═════ VORLIEGENDER AUSZUG

An Nachteule von Sternhai ist ...

Von Meg Wolitzer fand ich schon Das weibliche Prinzip gut und wollte daher auch dieses Buch lesen, obwohl es ein Kinder/Jugendbuch ist. Holly Goldberg kannte ich noch nicht.
An Nachteule von Sternhai ist ein E-Mail-Roman. Es sind E-Mails zwischen zwei 12jährigen Mädchen, deren alleinerziehende Väter sich ineinander verliebten und sich wünschen, das sich ihre Töchter anfreunden, damit sie eine Familie werden können. Dafür sollen die Mädchen gemeinsam in ein Feriencamp.
Das ganze passt den Mädchen nicht, da sie ihre Väter bisher für sich selbst hatten. In ihrem E-Mail-Austausch betonen sie daher, sich nie kennenlernen zu wollen, doch mit der Zeit erzählen sie sich immer mehr voneinander.

══════════

• **AUFGABE A**:
Prüfe für jede der Aussagen (i) bis (iii), ob sie mit dem Auszug übereinstimmt, und antworte jeweils mit Ja oder Nein sowie den entscheidenden Worten des Auszugs als wörtliches Zitat. (i) Der Roman besteht aus E-Mails zwischen zwei zwölfjährigen Mädchen. (ii) Die beiden Mädchen sind mit der Beziehung ihrer Väter einverstanden. (iii) Die Person, die den Auszug verfasst hat, kannte Holly Goldberg bereits.
Der Auszug und die Einträge sind voneinander unabhängiges Material.

═════ BEREITGESTELLTE EINTRÄGE

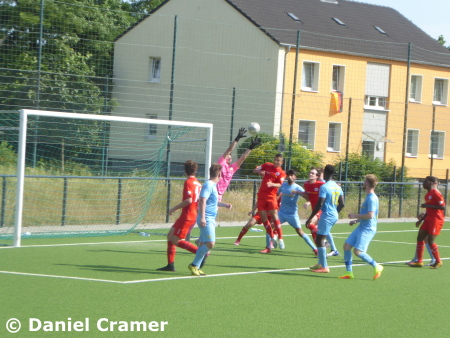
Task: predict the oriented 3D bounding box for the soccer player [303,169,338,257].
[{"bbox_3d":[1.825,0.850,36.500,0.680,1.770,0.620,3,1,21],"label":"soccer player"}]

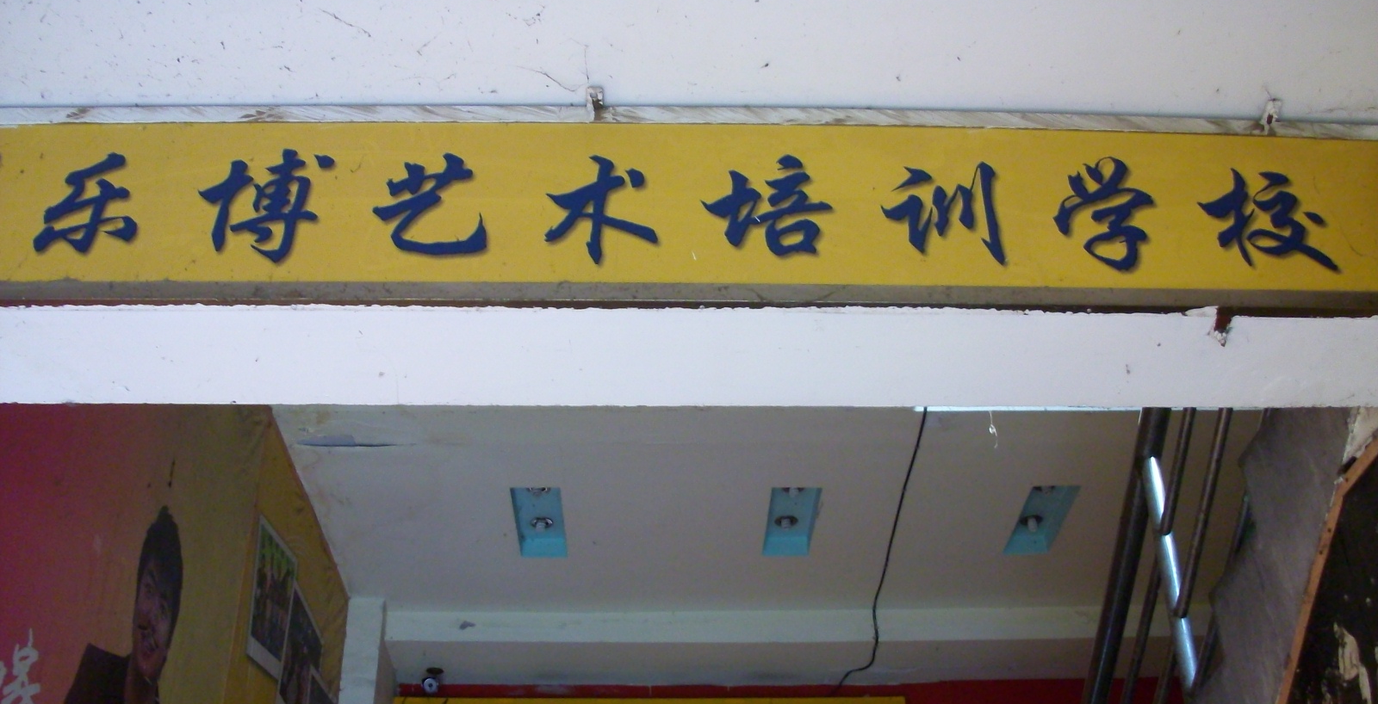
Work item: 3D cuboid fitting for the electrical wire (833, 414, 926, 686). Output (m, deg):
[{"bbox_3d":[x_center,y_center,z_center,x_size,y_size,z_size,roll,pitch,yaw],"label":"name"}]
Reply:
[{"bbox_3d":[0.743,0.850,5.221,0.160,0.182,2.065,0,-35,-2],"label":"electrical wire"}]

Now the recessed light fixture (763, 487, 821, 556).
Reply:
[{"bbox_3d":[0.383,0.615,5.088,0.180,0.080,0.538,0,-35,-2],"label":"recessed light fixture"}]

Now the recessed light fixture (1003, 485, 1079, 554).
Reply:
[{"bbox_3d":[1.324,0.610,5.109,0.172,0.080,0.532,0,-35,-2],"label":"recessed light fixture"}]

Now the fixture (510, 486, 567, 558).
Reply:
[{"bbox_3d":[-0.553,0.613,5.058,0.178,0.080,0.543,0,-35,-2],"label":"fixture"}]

══════════

• **AUFGABE B**:
Aktualisiere die Einträge ab der Zeile mit „Now the recessed light fixture (1003, 485, 1079, 554).“ bis zum Ende der Einträge, indem du „Reply“ durch „Answer“ ersetzt, und gib nur diese Zeilen wieder, sonst unverändert.

• **ANTWORT A**:
(i) Ja – „Es sind E-Mails zwischen zwei 12jährigen Mädchen“
(ii) Nein – „Das ganze passt den Mädchen nicht, da sie ihre Väter bisher für sich selbst hatten.“
(iii) Nein – „Holly Goldberg kannte ich noch nicht.“

• **ANTWORT B**:
Now the recessed light fixture (1003, 485, 1079, 554).
Answer:
[{"bbox_3d":[1.324,0.610,5.109,0.172,0.080,0.532,0,-35,-2],"label":"recessed light fixture"}]

Now the fixture (510, 486, 567, 558).
Answer:
[{"bbox_3d":[-0.553,0.613,5.058,0.178,0.080,0.543,0,-35,-2],"label":"fixture"}]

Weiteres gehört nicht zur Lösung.